Is anyone aware of what the operating temperatures would be for a situation where the Mark III would be taken to an elevation of almost 4 km (2.5 mi) and used straight out of the bag?
Example:
July, mountain top, sunrise, 4 km / 2.5 mi above sea level


----------



## opelio (Jun 1, 2012)

In the past year I used a Mark II in Norte Grande- Cile at 4700 mt altitude (2-3 degrees) just came out from the heated car. No problems. Nor Nikon D700.


----------



## Drizzt321 (Jun 1, 2012)

If you're hiking/climbing up, should be just fine since it'll adjust somewhat to the ambient temperature while you're climbing. Unless you're dealing with freezing temperatures, in which case you definitely need to make sure it's at ambient before putting the battery in (need to keep them warm!) and using it.


----------



## hollybush (Jun 2, 2012)

ddashti said:


> Is anyone aware of what the operating temperatures would be for a situation where the Mark III would be taken to an elevation of almost 4 km (2.5 mi) and used straight out of the bag?



I have no idea how the camera would do, but if you mean going straight from sea level by plane or land humans don't do well at all. Google "altitude sickness" and read up on acclimatisation. It can be fatal.

At a rate of altitude increase safe for humans (days), your camera will have time to equalise its temperature with the outside. The pressure, of course, is instantaneously equalised, since your bag is not a pressure vessel. I think we can assume that a 5D Mark III will not explode at 4000m. In fact I'd guess it's been built to handle shipping by air at 10,000m.


----------



## not_trolling (Nov 24, 2013)

I just wanted to drop in to say that I used the 5D Miii on the summit of Kilimanjaro, both for video and stills. Worked like a champ. No troubles at all.


----------



## JPAZ (Nov 24, 2013)

Been over 14000 ft and frankly, the camera felt better than I did as the sun rose


----------



## Don Haines (Nov 24, 2013)

Aircraft are pressurized to the equivalent of 10,000 feet (3K). If cameras couldn't take it there would be a lot of very unhappy tourists....


----------



## Hannes (Nov 27, 2013)

4000m is nothing, I took my 350D up to over 5k with no problems and a friend broought his G10 to 8850m with no problems apart from poor battery life


----------



## m8547 (Dec 3, 2013)

According to the manual, the operating temperature is 0-40C, 85% or less humidity. No mention of altitude, and I can't think of a way altitude could harm a camera.

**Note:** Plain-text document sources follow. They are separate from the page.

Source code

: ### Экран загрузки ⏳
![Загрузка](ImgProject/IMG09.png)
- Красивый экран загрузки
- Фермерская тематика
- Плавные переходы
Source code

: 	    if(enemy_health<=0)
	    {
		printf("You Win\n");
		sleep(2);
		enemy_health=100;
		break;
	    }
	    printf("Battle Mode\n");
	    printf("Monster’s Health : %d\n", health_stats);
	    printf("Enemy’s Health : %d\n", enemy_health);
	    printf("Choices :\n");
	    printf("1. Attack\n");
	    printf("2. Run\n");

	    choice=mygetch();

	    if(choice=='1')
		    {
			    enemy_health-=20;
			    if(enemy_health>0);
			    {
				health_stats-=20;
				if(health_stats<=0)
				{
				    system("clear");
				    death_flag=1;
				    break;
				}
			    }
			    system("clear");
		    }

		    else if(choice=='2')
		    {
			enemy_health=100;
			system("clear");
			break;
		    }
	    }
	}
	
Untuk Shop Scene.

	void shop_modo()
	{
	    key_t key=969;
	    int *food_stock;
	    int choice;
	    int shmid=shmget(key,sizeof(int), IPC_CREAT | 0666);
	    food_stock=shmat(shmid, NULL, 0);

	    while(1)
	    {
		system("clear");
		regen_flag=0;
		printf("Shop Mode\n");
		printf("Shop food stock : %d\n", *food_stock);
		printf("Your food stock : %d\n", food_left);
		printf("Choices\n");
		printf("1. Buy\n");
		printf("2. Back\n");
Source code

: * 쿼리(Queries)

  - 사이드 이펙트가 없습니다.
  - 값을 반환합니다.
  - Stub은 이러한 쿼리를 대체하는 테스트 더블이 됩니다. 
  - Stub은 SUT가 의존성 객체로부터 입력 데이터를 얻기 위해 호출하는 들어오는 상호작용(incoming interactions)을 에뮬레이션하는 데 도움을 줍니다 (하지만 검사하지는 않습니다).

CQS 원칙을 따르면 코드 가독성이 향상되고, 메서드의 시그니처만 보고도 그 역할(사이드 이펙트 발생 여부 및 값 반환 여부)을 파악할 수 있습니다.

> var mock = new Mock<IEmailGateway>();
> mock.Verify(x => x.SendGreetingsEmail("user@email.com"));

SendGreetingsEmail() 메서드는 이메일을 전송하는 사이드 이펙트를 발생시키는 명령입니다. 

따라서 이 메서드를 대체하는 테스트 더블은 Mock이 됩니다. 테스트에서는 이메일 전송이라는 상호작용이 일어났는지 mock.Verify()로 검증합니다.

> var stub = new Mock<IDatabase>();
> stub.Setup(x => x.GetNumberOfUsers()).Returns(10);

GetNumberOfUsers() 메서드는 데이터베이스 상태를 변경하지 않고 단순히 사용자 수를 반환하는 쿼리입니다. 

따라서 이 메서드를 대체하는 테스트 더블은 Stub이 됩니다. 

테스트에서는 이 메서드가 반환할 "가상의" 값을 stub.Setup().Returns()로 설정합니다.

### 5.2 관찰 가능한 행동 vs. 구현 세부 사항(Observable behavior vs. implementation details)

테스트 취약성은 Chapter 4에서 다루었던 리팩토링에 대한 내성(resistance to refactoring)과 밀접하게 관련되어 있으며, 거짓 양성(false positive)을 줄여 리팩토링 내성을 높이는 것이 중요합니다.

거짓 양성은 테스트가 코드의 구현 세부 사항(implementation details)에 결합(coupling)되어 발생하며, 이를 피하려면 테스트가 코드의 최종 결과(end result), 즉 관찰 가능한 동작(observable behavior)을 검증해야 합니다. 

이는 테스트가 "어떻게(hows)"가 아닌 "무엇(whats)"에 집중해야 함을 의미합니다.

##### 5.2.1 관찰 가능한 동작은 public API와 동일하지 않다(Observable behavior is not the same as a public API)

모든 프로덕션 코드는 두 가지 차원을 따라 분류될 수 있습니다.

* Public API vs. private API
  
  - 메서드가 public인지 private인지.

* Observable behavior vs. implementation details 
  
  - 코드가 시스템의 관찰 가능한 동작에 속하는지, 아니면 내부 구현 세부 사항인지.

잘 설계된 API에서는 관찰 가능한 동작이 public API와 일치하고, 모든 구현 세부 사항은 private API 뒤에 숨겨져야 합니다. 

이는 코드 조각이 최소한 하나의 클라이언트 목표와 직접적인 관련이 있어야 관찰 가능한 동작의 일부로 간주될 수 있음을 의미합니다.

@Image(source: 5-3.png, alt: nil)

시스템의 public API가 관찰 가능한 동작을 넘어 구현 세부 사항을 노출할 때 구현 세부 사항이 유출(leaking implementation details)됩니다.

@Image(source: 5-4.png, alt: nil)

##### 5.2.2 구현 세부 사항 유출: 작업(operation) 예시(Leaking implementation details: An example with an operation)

Humidity doesn't depend directly on altitude. http://davidburchnavigation.blogspot.com/2012/09/relative-humidity-and-dew-point-as.html 

People have gone a lot colder than 0C (I think there's a thread somewhere), so the main problem is humidity. If it's clear, the humidity is probably low enough. If you are in clouds/fog, it's too high. At night and early in the morning stuff collects dew if it cools below the dew point by radiant cooling. Keeping the camera in a bag or slightly warm should prevent dew. Live view or video mode will probably generate enough heat to keep the camera dry. If you bring the camera into a warm place (a car, or a building) after being outside in the cold it will probably also collect condensation (same as dew), which is bad. To avoid this, keep the camera in a bag until it warms up so that the warm humid air doesn't condense on it.


----------



## Mt Spokane Photography (Dec 3, 2013)

There are ways altitude can cause issues, but not the kind of altitudes you are discussing. In extreme high altitudes, outgassing of silicones, lubes, plastics and the like can redeposit themselves where they care not wanted. You do not want them to deposit on your sensor or lens elements. That's why special modifications are made for equipment going into space. Part of my job used to be making sure that components used in spacecraft met outgassing specs.


Moisture is the enemy, rapid temperature change from warm humid to cold is the worst, since moisture condenses inside your camera. Taking a very cold camera into a moist warm room will condense moisture on the outside of the camera and lens where it is much less likely to be a problem.


----------